Laut der in Singapur ansässigen Firma bot iServer eine Weboberfläche, die es auch weniger erfahrenen Kriminellen, sogenannten „Unlockern“, ermöglichte, Passwörter und Benutzerdaten von Cloud-basierten Mobilplattformen zu stehlen. Dadurch konnten sie den Lost Mode umgehen und die gestohlenen Geräte entsperren.
Der Administrator des kriminellen Netzwerks vermarktete den Zugang zu diesen „Unlockern“, die iServer nicht nur zum Entsperren von gestohlenen Geräten nutzten, sondern ihre Dienste auch an andere Kriminelle, wie Telefondiebe, weiterverkauften.
Die Unlocker verschickten zudem gefälschte Nachrichten an Opfer von Telefondiebstählen, um Informationen zu sammeln, die ihnen den Zugriff auf die Geräte ermöglichen. Sie sendeten SMS-Nachrichten, die vorgaben, beim Auffinden des verlorenen Handys zu helfen, und forderten die Opfer auf, auf einen Link zu klicken. Dieser Link führte zu einer gefälschten Seite, auf der die Opfer ihre Anmeldedaten, den Gerätepasscode und die Codes für die Zwei-Faktor-Authentifizierung (2FA) eingaben. Diese Informationen wurden dann genutzt, um den Lost Mode zu deaktivieren und das Gerät vom Konto des rechtmäßigen Besitzers zu trennen. „iServer automatisierte den Prozess der Erstellung und Verbreitung von Phishing-Seiten, die populäre Cloud-Plattformen imitierten, und hatte einige besondere Funktionen, die es als Werkzeug für Cyberkriminalität besonders effektiv machten“, so Group-IB.

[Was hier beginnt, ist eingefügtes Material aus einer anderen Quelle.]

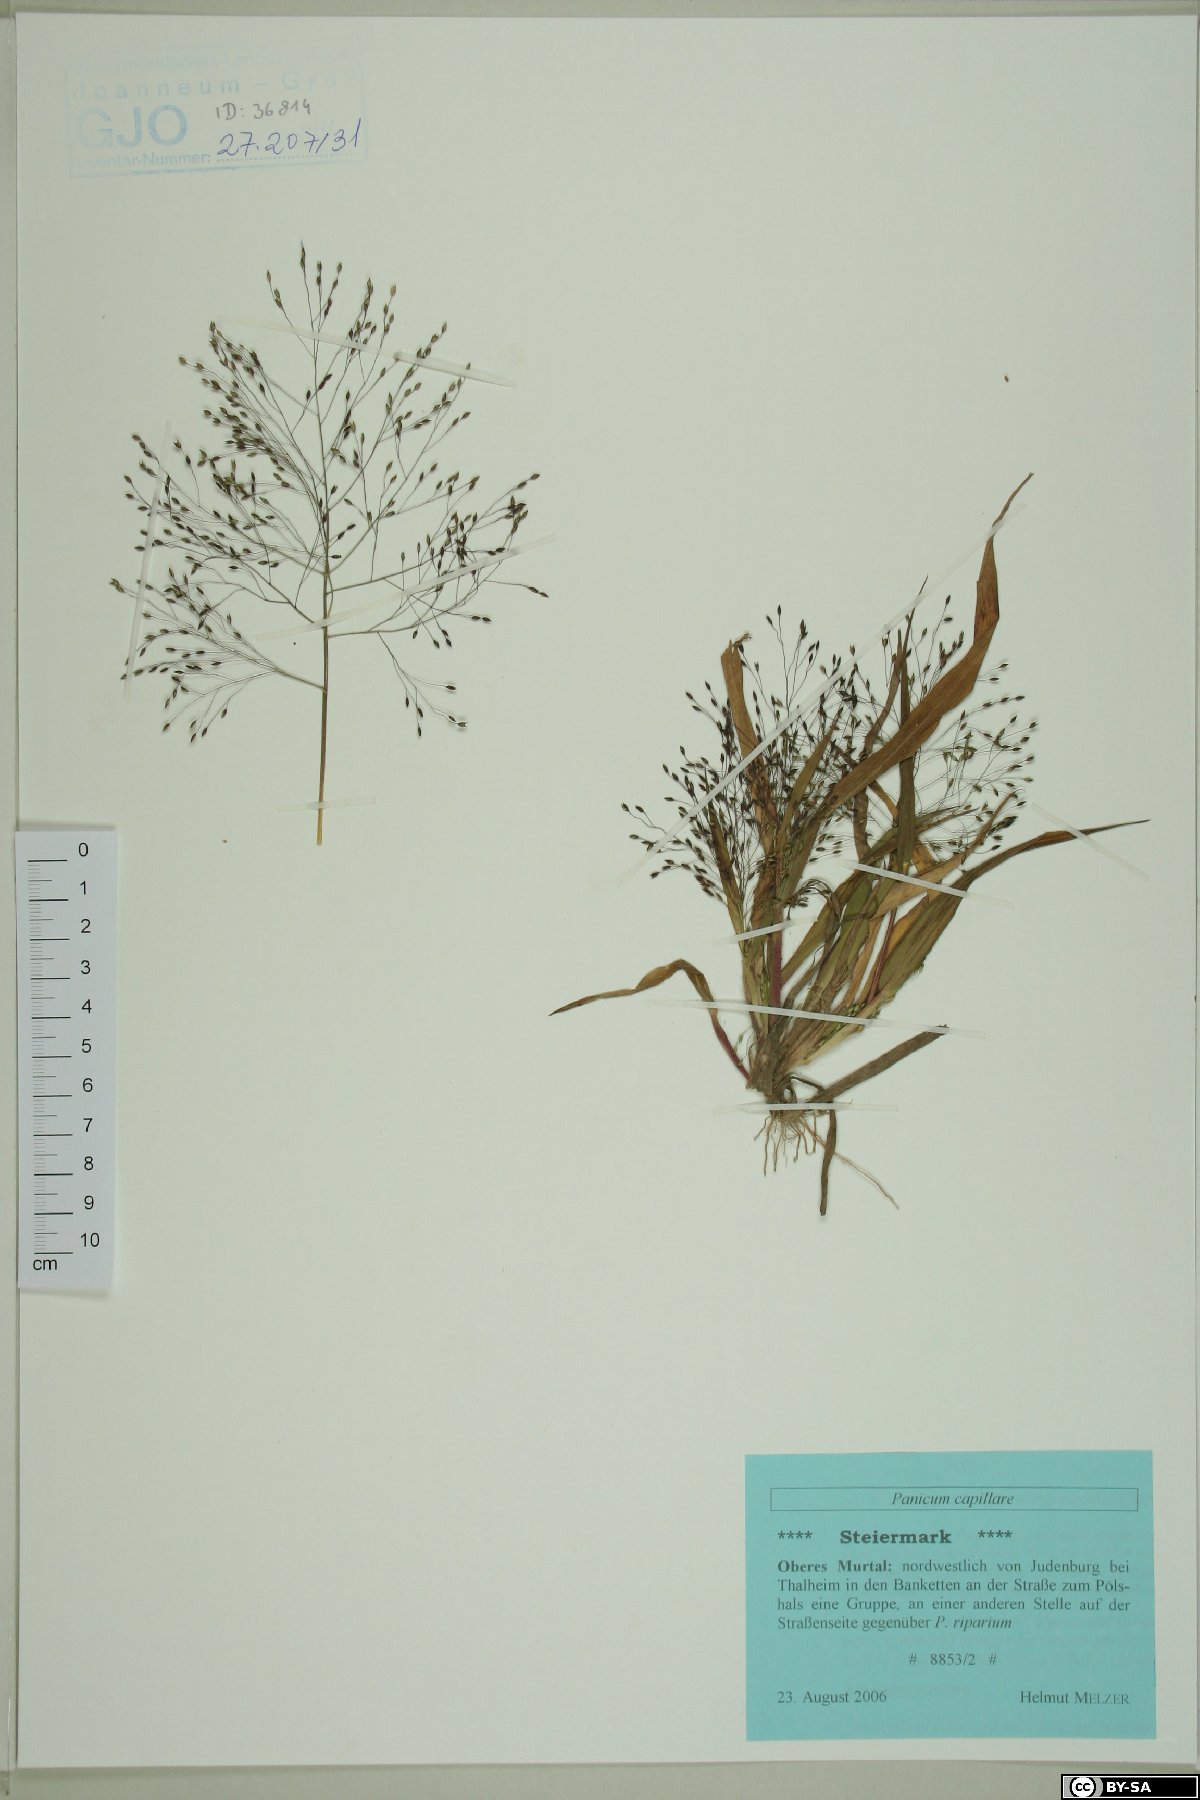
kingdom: Plantae
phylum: Tracheophyta
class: Liliopsida
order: Poales
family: Poaceae
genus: Panicum
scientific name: Panicum capillare
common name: Witch-grass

Ghost Platform wird in einer globalen Aktion platt gemacht
Diese Entwicklung erfolgt zu einem Zeitpunkt, an dem Europol und die australische Bundespolizei (AFP) die Zerschlagung eines verschlüsselten Kommunikationsnetzwerks namens Ghost bekannt gegeben haben. Dieses Netzwerk wurde weltweit für schwere und organisierte Kriminalität genutzt. Die Plattform, die in einem speziell angefertigten Android-Smartphone zum Preis von etwa 1.590 Dollar für ein sechsmonatiges Abonnement enthalten war, wurde für eine breite Palette illegaler Aktivitäten wie Menschenhandel, Geldwäsche und sogar für extreme Gewalttaten genutzt. Damit reiht sich der Dienst in eine Liste ähnlicher Dienste wie Phantom Secure, EncroChat, Sky ECC und Exclu ein, die aus ähnlichen Gründen abgeschaltet wurden.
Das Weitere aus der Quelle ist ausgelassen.